**WORK ITEM**
Go over the entries below line by line, copying each one that contains the word "foco".

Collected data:
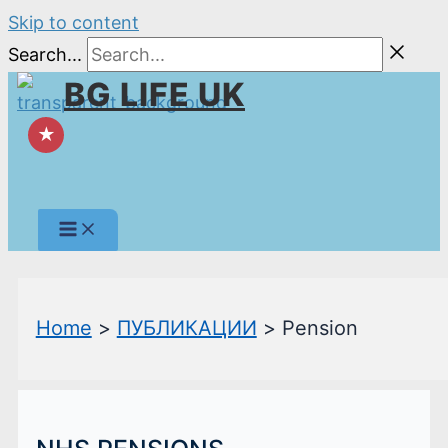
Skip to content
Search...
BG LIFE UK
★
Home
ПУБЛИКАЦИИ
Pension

---

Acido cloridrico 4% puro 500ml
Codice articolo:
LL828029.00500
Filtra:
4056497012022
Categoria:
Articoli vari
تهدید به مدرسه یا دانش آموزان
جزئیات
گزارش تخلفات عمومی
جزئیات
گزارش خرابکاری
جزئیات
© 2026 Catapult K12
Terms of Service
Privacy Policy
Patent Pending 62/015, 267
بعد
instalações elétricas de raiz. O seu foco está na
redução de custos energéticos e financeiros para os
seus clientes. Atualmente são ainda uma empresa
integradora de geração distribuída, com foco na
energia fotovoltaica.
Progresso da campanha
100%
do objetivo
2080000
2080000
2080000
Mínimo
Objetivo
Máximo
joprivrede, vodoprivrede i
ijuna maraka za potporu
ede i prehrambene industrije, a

**EXERCISE ANSWER**
instalações elétricas de raiz. O seu foco está na
integradora de geração distribuída, com foco na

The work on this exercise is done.